# [The task]
Transcription task. Write out each entry verbatim and exclude any image.

Stored entries
☆ ☆ ☆
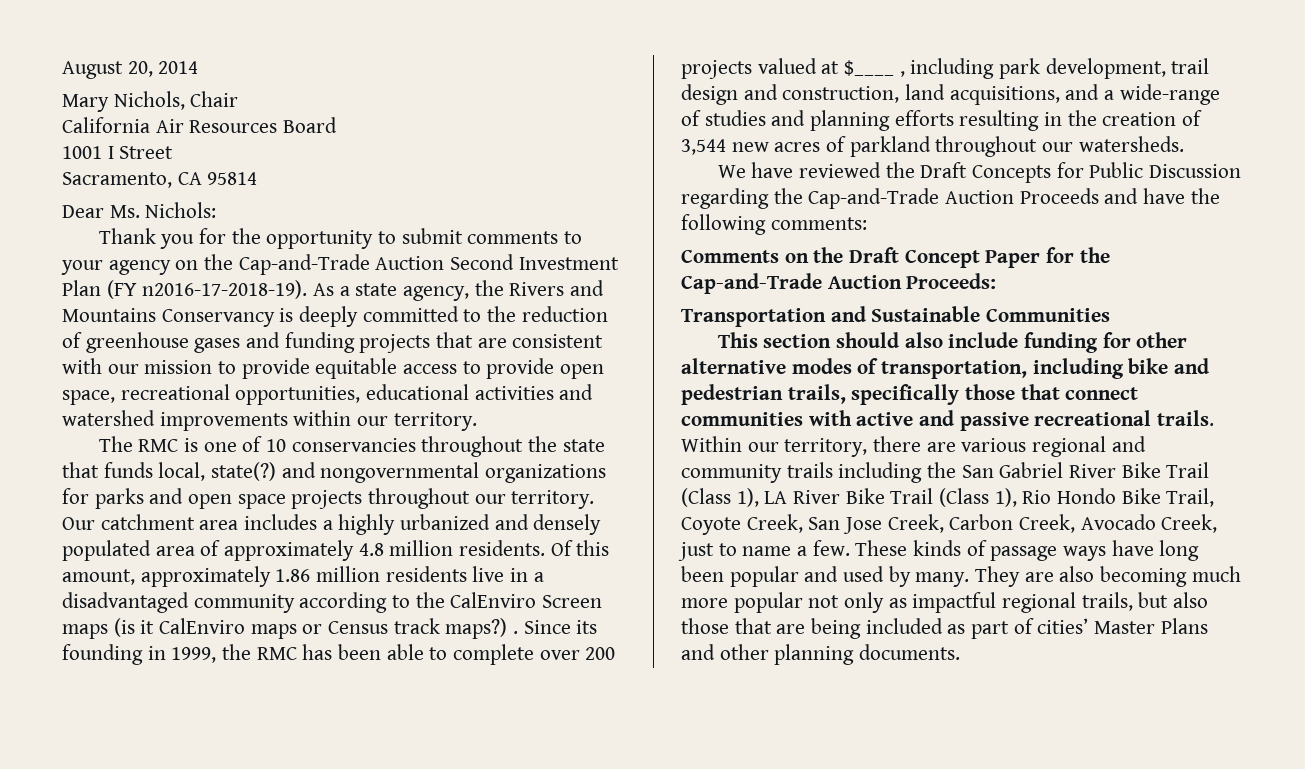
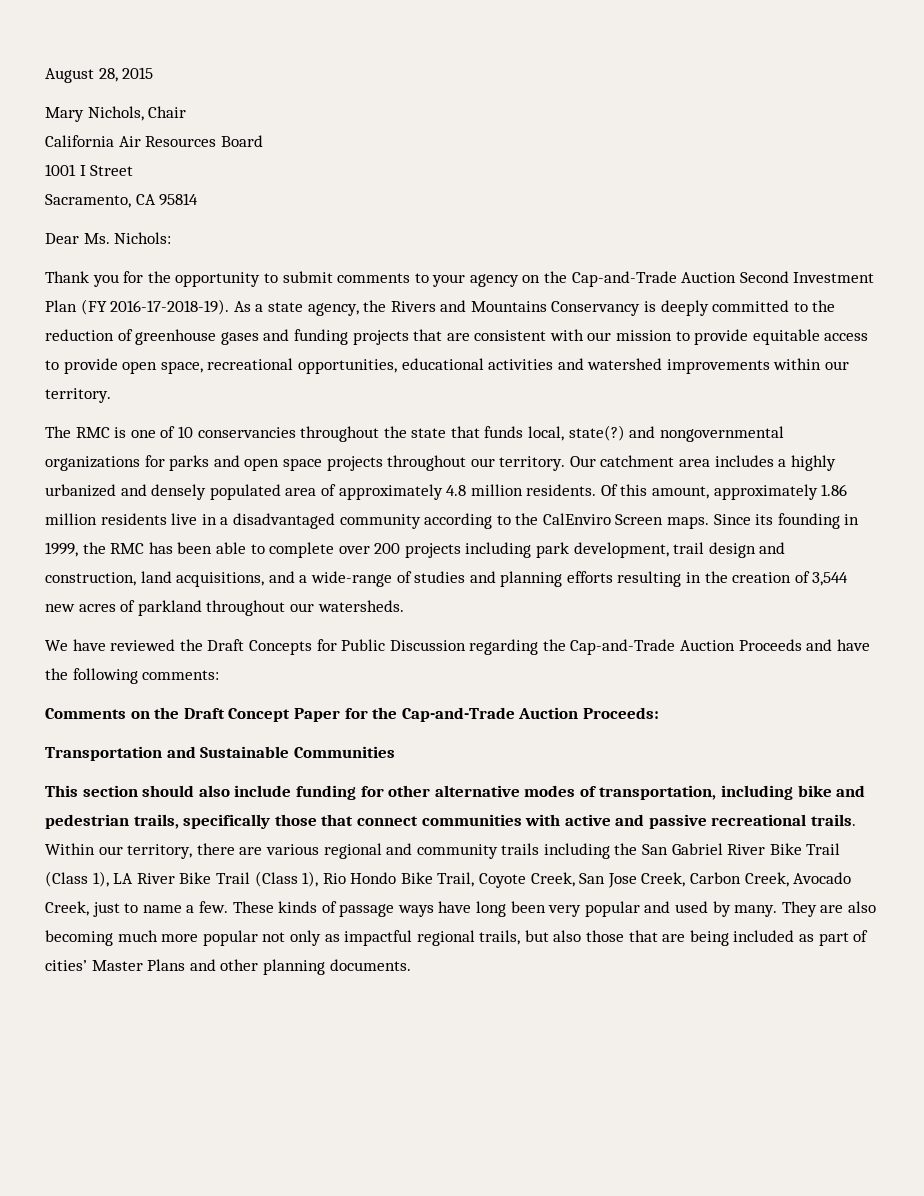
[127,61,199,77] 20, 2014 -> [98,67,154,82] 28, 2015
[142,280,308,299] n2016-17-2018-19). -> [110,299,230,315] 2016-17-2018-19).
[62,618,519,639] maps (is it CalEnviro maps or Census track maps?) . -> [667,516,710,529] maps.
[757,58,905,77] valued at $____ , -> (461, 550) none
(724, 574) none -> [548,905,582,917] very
☆ ☆ ☆
# [Task response]
[127,61,199,77] 20, 2014 -> [98,67,154,82] 28, 2015
[142,280,308,299] n2016-17-2018-19). -> [110,299,230,315] 2016-17-2018-19).
[62,618,519,639] maps (is it CalEnviro maps or Census track maps?) . -> [667,516,710,529] maps.
[757,58,905,77] valued at $____ , -> (461, 550) none
(724, 574) none -> [548,905,582,917] very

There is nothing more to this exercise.